A section of the PCT is closed due to the 2013 Mountain Fire. Some people are walking a parallel route on other roads and trails, but a lot of hikers are bypassing this section and hitchhiking straight into Idyllwild. With the weather (and also my feet) taking a turn for the worse, we decided to hitch a ride into town for a zero day.

The first person who pulled over was an older man in a beat-up truck with his dog. He was only going a mile or so up the road, but stopped to tell us that we were hitchhiking in a good location and that he hates the Forest Service for closing the trail. Shortly after, a couple of employees from the nearby Pathfinder Ranch stopped and gave us a ride into town.

The Idyllwild Inn is very hiker friendly.
The Idyllwild Inn is very hiker friendly.

Idyllwild is awesome. We spent our day off buying food and some new shoes. My feet exploded with blisters somewhere back around mile 85. Apparently my very wide trail running shoes were not wide enough for my toes. I walked nearly 13 miles of trail in sandals before even trying to put my feet back into shoes. Fortunately, the outfitter in Idyllwild was well stocked and I was able to get new, much wider Altra Lone Peak trail runners.

The hike leaving Idyllwild took us up to 9000-ft, then down the notoriously icy Fuller Ridge. A PCT hiker died on this section in 2005, so our maps include an alternate route that bypasses the ridge. With all the recent rain, we weren’t sure of conditions.
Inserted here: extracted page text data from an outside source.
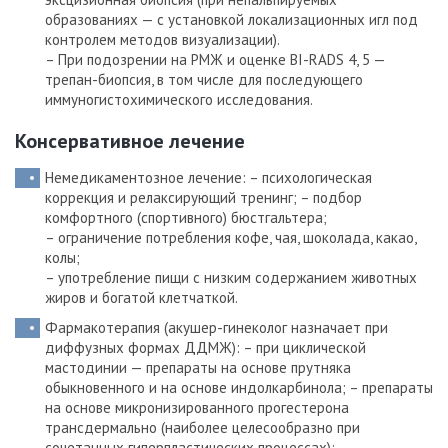
образованиях — с установкой локализационных игл под
контролем методов визуализации).
– При подозрении на РМЖ и оценке BI-RADS 4, 5 —
трепан-биопсия, в том числе для последующего
иммуногистохимического исследования.
Консервативное лечение
Немедикаментозное лечение: – психологическая
коррекция и релаксирующий тренинг;
– подбор
комфортного (спортивного) бюстгальтера;
– ограничение потребления кофе, чая, шоколада, какао,
колы;
– употребление пищи с низким содержанием животных
жиров и богатой клетчаткой.
Фармакотерапия (акушер-гинеколог назначает при
диффузных формах ДДМЖ): – при циклической
мастодинии — препараты на основе прутняка
обыкновенного и на основе индолкарбинола;
– препараты
на основе микронизированного прогестерона
трансдермально (наиболее целесообразно при
сочетанных гиперпластических процессах);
The bulletin outside the ranger station warned of winter conditions and recommended ice axes and crampons. This seemed like a bit much, so we asked the local outfitter. He assured us we’d have absolutely no trouble without all the snow gear. (He was correct.)
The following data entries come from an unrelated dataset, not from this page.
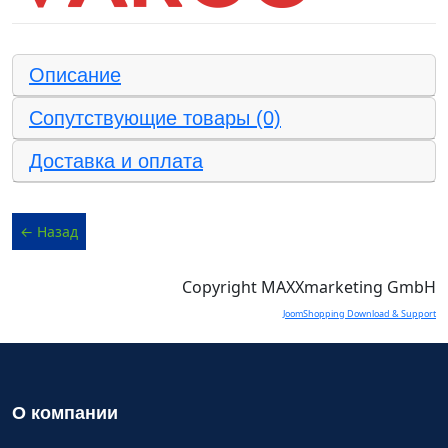
Описание
Сопутствующие товары (0)
Доставка и оплата
Copyright MAXXmarketing GmbH
JoomShopping Download & Support
О компании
Fuller Ridge should have amazing views down to the desert, but we spent almost the entire day in a cloud. It was cold and slow going. Lots of downed trees and patches of snow.

Finally walked out of the clouds...
Finally walked out of the clouds…

Somehow we still managed to put in 17 miles and descend to about 6500-ft. Our campsite has an amazing view back to Mount San Jacinto.

Mount San Jacinto - view from our campsite.
Mount San Jacinto – view from our campsite.

Tomorrow we’ll descend 5000-ft down to the desert floor. After days of rain and cold, I’m looking forward to some sunshine and warmth. (I’ll regret saying that when it’s a hundred degrees and we’re back in the desert.)

8 thoughts on “Days 11 & 12 (Miles 177 to 194)”

    1. That’s right, thank you! Hope you had a nice time in Palm Springs – it was quite the wind storm at Ziggy and the Bear’s.

  1. Just getting caught up on your journey. You guys have gone so far already! I know you’re supposed to get a trail name from a fellow hiker, but I would strongly recommend Tenderfoot!

    1. Time flies! I like the trail name, but despite my problems, there are a number of hikers with far worse blisters than what I’ve dealt with. ๐Ÿ™‚

  2. Am really enjoying following your journey, you’re positive can do attitude and the awesome pictures! A friend of mine is planning on hiking some portions of the trail in the Tahoe area, is it okay if I share the blog info with him?